* [TASK ITEM]: For the material that follows, list every line containing the word "東和鋼鐵".

++++++++++

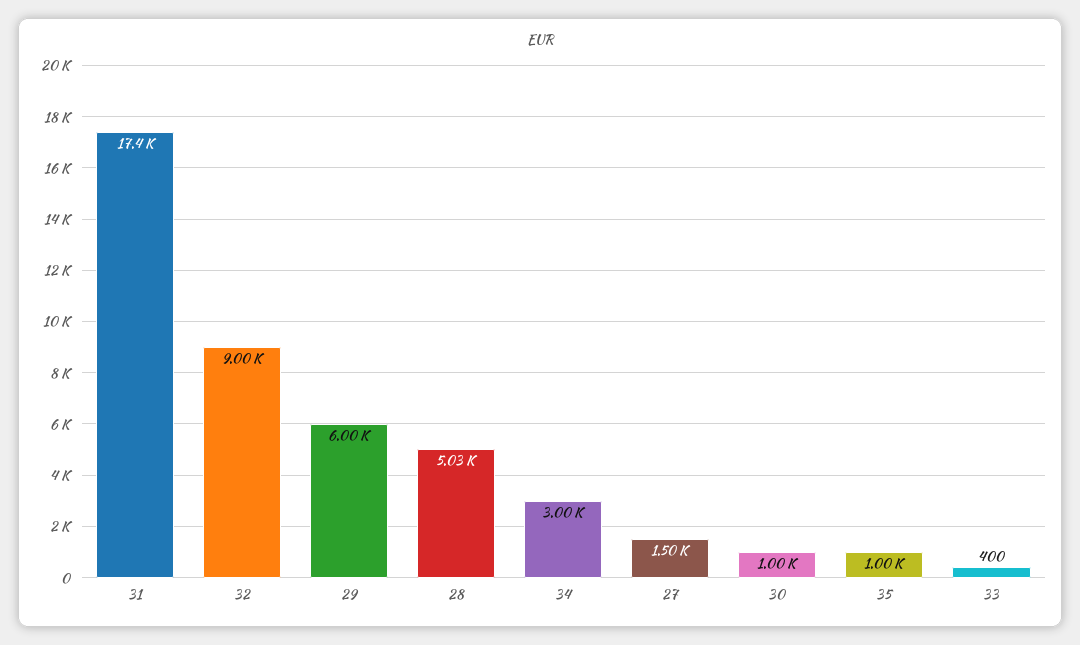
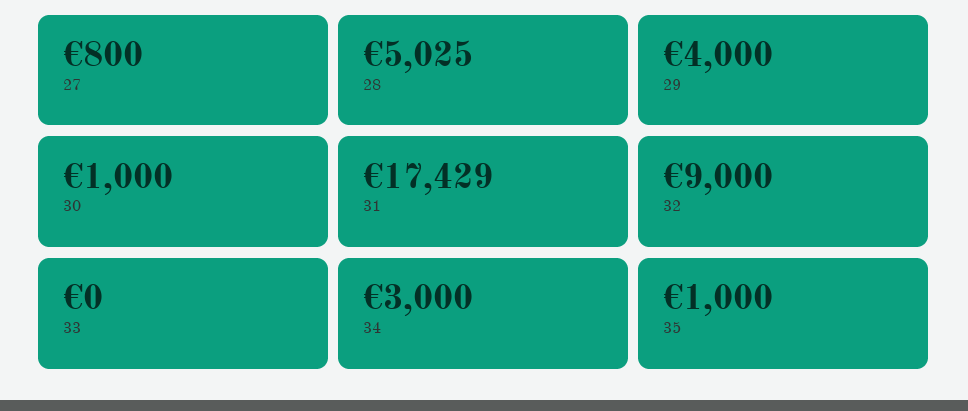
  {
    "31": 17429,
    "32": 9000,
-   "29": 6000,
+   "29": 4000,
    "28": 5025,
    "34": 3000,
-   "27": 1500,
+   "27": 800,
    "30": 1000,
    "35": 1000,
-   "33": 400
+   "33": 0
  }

++++++++++

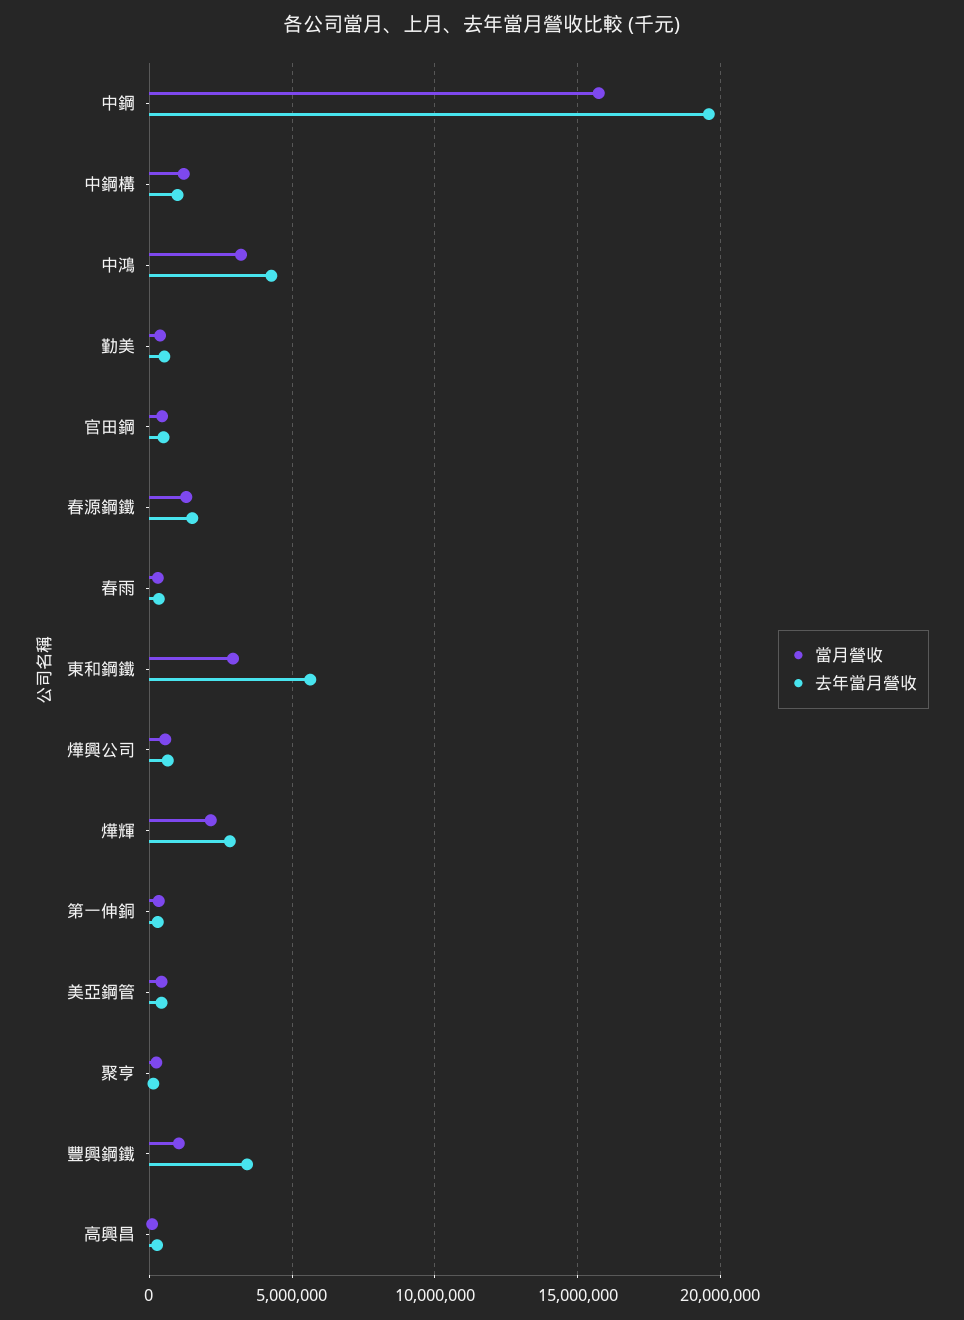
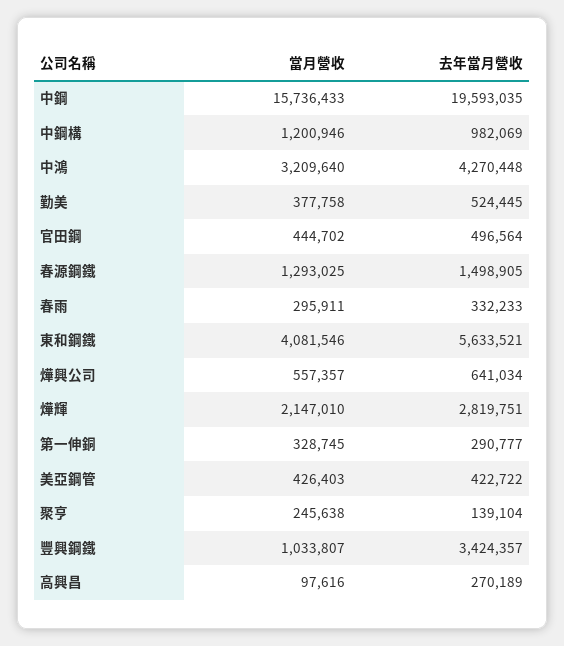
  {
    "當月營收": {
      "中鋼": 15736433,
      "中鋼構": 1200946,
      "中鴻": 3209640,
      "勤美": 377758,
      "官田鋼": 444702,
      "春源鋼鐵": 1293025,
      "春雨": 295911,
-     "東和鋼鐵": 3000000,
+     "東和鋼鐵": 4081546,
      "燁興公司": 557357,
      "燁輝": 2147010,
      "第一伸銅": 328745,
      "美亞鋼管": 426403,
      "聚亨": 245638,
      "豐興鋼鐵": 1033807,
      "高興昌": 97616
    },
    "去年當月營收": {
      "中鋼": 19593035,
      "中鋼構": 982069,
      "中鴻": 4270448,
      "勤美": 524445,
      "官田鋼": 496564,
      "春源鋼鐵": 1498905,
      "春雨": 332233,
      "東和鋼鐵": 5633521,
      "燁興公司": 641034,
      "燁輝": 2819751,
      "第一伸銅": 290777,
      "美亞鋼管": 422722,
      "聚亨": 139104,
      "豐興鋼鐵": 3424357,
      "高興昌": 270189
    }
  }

++++++++++

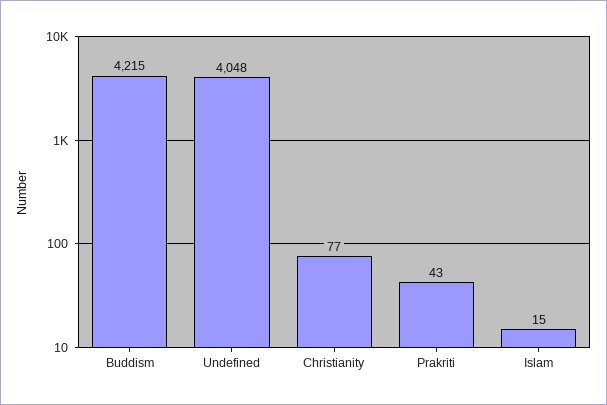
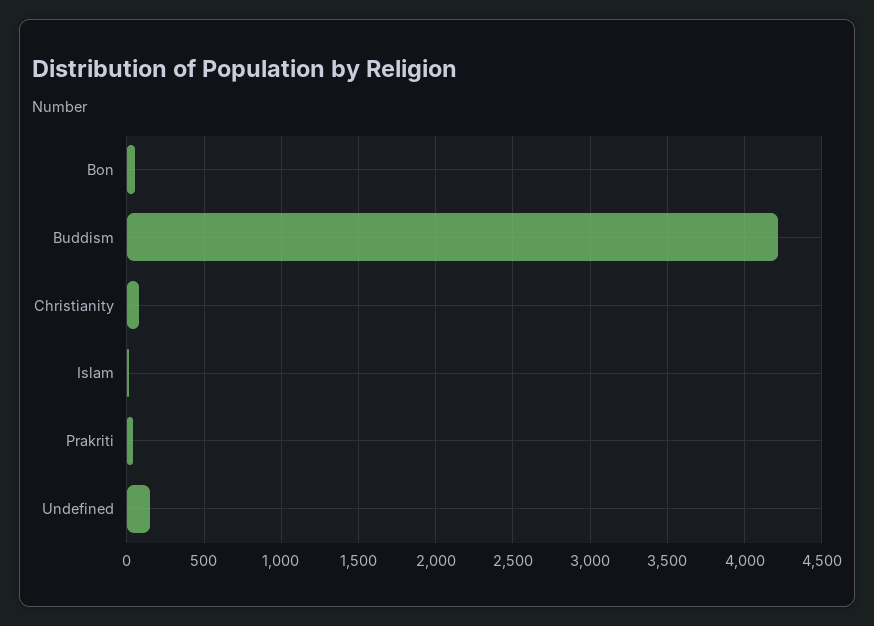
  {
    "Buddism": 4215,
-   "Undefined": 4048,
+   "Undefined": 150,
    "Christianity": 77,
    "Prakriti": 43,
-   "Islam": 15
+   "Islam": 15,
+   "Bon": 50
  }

++++++++++

* [WRITTEN REPLY]:
-     "東和鋼鐵": 3000000,
+     "東和鋼鐵": 4081546,
      "東和鋼鐵": 5633521,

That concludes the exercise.